* [Work task]: Which rows below contain the string "gitmessage"? List each of those rows in full, treating uppercase and lowercase letters as different.

* [Saved entries]:
__________

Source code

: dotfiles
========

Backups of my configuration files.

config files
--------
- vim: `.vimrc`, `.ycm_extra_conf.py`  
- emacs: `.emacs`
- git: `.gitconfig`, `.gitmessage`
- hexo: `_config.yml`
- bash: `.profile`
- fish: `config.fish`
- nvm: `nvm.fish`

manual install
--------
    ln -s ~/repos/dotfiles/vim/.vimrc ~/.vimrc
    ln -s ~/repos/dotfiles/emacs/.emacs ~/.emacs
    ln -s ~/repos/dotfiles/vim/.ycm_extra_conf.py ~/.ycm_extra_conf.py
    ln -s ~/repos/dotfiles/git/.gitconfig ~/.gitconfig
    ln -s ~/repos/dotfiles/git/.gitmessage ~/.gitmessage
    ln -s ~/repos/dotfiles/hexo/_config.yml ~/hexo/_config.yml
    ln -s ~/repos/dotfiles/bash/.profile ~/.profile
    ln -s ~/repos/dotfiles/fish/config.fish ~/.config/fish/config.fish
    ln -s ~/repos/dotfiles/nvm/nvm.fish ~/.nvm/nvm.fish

__________

* [Answer to this exercise]:
- git: `.gitconfig`, `.gitmessage`
    ln -s ~/repos/dotfiles/git/.gitmessage ~/.gitmessage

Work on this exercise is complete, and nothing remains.